January 07, 2009 By John Fitzgerald, Education Policy Fellow
Minnesota's charter schools are not opening opportunities for students. In fact, according to a recent report by the Institute on Race and Poverty at the University of Minnesota Law School, charter school students perform at a lower academic level than those at traditional public schools.

Minnesota's first charter school  opened in 1991 - today there are more than 140 such schools serving more than 23,000 students. When they were envisioned, charter schools were touted as an alternative to underprivileged students who attended poorly run schools and didn't have the means to move to another school or attend private school, said Baris Gumus-Dawes, a research fellow at the Institute on Race and Poverty and a co-author of the report.

Gumus-Dawes noted that since 1991, little has been done to study charter school effectiveness. Using existing studies, "we found that when you control for a number of variables, charter schools today are actually performing worse than traditional public schools," Gumus-Dawes said.

The Institute's analysis of proficiency rates in elementary schools finds that in both reading and math, a lower percentage of charter school students reached proficiency compared to students who attended comparable traditional public schools. For reading proficiency, the average difference is nearly 9 percentage points and for math it is nearly 10 percentage points.
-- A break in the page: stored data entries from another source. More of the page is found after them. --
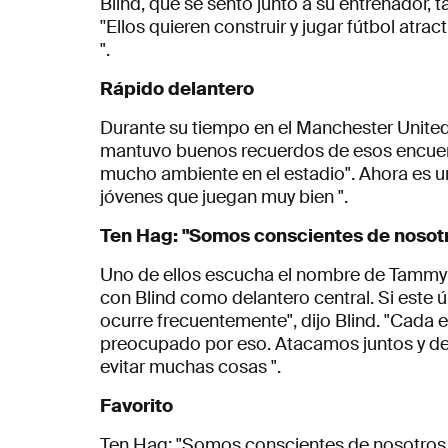
Blind, que se sentó junto a su entrenador, t
''Ellos quieren construir y jugar fútbol atr
".
Rápido delantero
Durante su tiempo en el Manchester United,
mantuvo buenos recuerdos de esos encuent
mucho ambiente en el estadio". Ahora es 
jóvenes que juegan muy bien ".
Ten Hag: "Somos conscientes de nosotr
Uno de ellos escucha el nombre de Tammy 
con Blind como delantero central. Si este 
ocurre frecuentemente", dijo Blind. "Cada 
preocupado por eso. Atacamos juntos y de
evitar muchas cosas ".
Favorito
Ten Hag: "Somos conscientes de nosotros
The report also shed light on race and poverty - two areas charter schools were supposed to improve by allowing parents to choose schools. Instead, research shows charter schools actually intensify both.  It found that most non-white segregated charter schools are located either in urban districts or in racially transitioning inner suburbs. In contrast, almost all of the white-segregated charter schools are located in white suburban school districts.

Perhaps most damning, the report found segregation in white urban neighborhoods with racially diverse school districts. Gumus-Dawes said these are examples of "white flight," where charter schools composed almost entirely of white students will exist within the boundaries of racially integrated schools.

While state law prohibits segregation in traditional public schools, the law doesn't apply to charter schools. The charters can be selective when admitting students by requiring such things as parental volunteerism which effectively rules out single-parent or low income families, or world language requirements that effectively rule out non-English speakers like Hmong, Hispanic or Somali students. Using these requirements, schools in racially diverse areas can have student populations that are 90 percent white.

This increase in segregation hurts students of color more than white students because students of color are much more likely to attend high-poverty schools. In 2008, students of color in the metro area were almost six times as likely to attend schools with high concentrations of poverty as white students.

Gumus-Dawes was careful to note that the research into charter schools, their academic effectiveness and their racial and economic makeup is incomplete and needs more examination. She also noted that there is no legal mandate to socially or economically integrate charter schools.

Charter schools are not the panacea to public education that we were once told. Clearly more research is needed to discover why charter schools are performing at a lower level than traditional schools. These studies should be conducted quickly so that more Minnesota students don't suffer from a substandard education.